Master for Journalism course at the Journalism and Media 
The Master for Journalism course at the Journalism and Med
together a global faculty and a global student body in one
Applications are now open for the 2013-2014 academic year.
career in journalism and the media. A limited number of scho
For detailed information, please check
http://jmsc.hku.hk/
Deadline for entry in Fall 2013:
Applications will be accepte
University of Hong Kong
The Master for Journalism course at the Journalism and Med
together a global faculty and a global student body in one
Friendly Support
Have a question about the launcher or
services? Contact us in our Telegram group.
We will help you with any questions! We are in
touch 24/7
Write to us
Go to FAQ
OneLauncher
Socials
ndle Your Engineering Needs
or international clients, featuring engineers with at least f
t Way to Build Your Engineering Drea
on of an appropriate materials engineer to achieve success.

==================================================

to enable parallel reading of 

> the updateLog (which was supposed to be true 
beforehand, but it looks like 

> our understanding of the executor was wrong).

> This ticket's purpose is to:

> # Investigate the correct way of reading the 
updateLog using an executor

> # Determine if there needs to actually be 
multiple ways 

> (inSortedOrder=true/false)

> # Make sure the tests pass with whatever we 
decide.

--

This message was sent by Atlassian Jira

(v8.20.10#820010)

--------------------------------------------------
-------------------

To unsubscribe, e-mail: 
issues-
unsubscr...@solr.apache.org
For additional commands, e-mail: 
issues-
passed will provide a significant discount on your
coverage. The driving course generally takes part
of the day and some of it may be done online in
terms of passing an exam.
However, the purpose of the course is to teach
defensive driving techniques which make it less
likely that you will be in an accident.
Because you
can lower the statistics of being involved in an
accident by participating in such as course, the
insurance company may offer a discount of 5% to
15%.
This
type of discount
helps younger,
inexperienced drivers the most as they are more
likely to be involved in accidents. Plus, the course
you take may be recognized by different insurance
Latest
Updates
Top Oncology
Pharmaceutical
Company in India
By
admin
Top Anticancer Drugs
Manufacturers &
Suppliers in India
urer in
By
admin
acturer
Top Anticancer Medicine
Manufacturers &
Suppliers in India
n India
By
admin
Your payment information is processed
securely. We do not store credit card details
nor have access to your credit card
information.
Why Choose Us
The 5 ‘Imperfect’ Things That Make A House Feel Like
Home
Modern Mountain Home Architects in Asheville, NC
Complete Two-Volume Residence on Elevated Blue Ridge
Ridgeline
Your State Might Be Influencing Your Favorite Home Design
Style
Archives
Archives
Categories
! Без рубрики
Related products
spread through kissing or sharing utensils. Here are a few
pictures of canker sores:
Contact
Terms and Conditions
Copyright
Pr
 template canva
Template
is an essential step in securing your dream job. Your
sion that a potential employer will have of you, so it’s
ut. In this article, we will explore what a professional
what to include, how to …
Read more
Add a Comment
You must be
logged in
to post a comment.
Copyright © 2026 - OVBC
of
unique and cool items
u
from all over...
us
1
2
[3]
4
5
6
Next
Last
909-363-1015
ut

==================================================

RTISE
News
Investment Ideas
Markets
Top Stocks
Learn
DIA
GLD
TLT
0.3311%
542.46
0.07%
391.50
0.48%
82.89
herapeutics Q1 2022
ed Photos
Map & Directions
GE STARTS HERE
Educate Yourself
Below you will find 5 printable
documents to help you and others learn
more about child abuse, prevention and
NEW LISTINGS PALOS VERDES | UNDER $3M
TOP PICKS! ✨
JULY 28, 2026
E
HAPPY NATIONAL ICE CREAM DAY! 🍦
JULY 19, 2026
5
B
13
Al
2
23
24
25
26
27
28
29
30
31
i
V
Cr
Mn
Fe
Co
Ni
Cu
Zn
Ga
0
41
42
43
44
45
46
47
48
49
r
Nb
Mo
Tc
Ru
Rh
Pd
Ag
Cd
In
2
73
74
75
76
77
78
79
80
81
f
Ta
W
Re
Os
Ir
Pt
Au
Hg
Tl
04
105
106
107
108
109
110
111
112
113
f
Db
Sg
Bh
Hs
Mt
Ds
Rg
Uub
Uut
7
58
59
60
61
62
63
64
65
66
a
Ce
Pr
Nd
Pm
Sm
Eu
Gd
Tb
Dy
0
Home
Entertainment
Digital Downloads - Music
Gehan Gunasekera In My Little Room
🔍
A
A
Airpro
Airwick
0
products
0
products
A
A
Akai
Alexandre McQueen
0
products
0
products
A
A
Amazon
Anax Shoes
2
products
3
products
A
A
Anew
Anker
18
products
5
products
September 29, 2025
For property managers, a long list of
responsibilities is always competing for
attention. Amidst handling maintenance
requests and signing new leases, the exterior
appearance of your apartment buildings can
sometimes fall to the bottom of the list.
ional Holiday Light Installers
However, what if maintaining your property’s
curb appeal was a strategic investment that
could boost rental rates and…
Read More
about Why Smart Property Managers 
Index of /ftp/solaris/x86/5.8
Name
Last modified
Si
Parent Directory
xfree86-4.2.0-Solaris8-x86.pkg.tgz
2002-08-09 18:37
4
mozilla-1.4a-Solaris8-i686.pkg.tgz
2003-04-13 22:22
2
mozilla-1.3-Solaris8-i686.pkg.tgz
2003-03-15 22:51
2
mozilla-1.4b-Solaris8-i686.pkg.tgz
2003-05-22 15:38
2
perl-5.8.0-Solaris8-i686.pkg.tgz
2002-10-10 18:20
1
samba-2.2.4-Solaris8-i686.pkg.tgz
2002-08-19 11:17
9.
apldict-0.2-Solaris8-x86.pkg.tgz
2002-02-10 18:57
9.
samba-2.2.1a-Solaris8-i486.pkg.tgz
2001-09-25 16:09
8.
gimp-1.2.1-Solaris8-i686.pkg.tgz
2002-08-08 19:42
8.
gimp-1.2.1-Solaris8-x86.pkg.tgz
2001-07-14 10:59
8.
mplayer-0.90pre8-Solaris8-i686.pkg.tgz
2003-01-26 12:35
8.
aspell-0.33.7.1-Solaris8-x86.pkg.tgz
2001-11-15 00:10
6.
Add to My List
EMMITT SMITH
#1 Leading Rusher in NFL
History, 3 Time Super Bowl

==================================================

## Instructions for the task
Gather every line from the records above that contains the word "which", matching its case exactly.

## Worked solution
> the updateLog (which was supposed to be true 
defensive driving techniques which make it less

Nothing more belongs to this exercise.